The Chinese lunar year always offers difficulty with Chinese economic figures, and this year was perhaps heightened in that respect since the New Year fell rather late on February 19. That suggests less dependable interpretations especially about February figures. So after rising a suspicious 48.3% in February, Chinese exports (in US$’s) are down 15% in March even though they were expected to have increased 12%. That February estimate was already problematic particularly since it was nowhere to be found at least as far as the US end since the Census Bureau reported essentially no growth in US imports from China in January and February.

Part of the dichotomy is surely “dollars” as a matter of finance rather than the dollar as purely currency. Whatever the entanglement, March’s numbers have even the credentialed economists, wholly unperturbed until now, suddenly nervous about not just China but the whole rest of it.

“It’s a very bad number that was much worse than expectations,” Louis Kuijs, an economist at RBS in Hong Kong, said about the export data.

 

“It leads to warning flags both on global demand and China’s competitiveness.”

 

Buffeted by lukewarm foreign and domestic demand, China’s trade sector has wobbled in the past year on the back of the country’s cooling economy, unsettling policymakers.

That last phrase, “unsettling policymakers” I think is wholly incorrect; if anything, the PBOC and Chinese government have been warning about this very scenario for some time. That would seem to apply as far backward as even late 2013 when the introduction of monetary and financial “reform” turned to a priority. If anything is “unsettled” about weakness in China, and more importantly what that signals the global economy, it is economists that are still operating under the knotted assumptions that monetary policy does more than bubbles and thus the US is “booming.”

ABOOK April China Exports

The export end is still stuck inside the context of the 2012 slowdown, which is precisely the problem that PBOC-led “reform” is aiming to counter. The Chinese have given up on the US and Europe in terms of full recovery, and have realized it is pointless to build and nurture even larger domestic bubbles when the global economy remains clearly in the “wrong” direction three years after the slowdown.

It is the other side of the trade equation that has turned toward cyclical pessimism about where this is all headed. While exports may be an even lagging picture of the global economy, China’s unique place as the global supply pivot provides and suggests a temporal element between imports and exports. In other words, the pace of imports is like “orders” and the pace of exports is of “production.” If imports activity acts in that manner, then trade further down the supply chain is the Chinese read and expectation of future “demand.” And it is ugly – Great Recession ugly.

ABOOK April China Imports

Regardless of the lunar year’s calendar “effects”, imports sunk by 17.8% in the first quarter which has nothing to do with the “competitiveness” of the “dollar.” That is the worst quarter since Q2 2009 – the very trough of that affair.
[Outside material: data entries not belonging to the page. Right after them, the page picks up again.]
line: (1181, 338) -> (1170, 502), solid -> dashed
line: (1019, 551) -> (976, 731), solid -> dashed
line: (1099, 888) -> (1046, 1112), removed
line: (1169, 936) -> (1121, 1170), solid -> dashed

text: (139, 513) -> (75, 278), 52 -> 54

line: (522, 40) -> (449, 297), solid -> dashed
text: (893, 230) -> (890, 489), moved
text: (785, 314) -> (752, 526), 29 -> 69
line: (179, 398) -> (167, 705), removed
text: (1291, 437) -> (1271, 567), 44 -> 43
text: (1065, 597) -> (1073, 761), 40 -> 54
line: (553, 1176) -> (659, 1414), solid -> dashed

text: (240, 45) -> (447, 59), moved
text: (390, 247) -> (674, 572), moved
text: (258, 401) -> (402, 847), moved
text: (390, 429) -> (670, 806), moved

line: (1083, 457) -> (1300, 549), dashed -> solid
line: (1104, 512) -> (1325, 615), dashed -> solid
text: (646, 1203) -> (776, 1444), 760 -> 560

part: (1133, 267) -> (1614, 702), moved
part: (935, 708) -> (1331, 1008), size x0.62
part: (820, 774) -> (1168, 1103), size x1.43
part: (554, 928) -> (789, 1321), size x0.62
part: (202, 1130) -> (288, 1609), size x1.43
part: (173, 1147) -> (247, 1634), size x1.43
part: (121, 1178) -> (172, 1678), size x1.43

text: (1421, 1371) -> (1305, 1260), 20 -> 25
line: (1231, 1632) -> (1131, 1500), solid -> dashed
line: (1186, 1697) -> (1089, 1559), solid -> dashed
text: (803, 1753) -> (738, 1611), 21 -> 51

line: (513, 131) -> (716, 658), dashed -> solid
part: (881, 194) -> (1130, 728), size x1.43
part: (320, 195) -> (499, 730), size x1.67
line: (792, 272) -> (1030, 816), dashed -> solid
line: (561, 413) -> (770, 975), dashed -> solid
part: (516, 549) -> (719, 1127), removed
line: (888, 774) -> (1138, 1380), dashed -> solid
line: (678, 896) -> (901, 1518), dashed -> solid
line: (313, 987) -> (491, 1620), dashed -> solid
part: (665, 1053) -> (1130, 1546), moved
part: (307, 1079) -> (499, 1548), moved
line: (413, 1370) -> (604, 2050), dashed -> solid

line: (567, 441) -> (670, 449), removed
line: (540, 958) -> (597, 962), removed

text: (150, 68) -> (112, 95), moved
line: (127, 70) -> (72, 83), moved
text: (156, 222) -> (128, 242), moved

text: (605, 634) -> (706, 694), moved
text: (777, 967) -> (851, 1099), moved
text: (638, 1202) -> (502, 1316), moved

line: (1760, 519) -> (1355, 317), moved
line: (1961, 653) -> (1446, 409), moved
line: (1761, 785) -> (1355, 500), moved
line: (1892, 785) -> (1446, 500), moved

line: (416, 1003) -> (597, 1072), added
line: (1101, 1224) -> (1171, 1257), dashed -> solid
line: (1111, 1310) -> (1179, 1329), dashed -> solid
ABOOK April China Im Lead Ex

This has led to increasing speculation that this week’s GDP report will be less than even the 7% “target”, though you cannot underestimate the ability of the government to “somehow” meet its GDP target consistently. However, reported on Wednesday will be both Chinese retail sales and industrial production, both of which have been much lighter of late, so the economy apart from the full government distortion might be open regardless of GDP.

When even the economists are starting to get nervous, you know this is not the typical “apologize by year end for missing expectations.”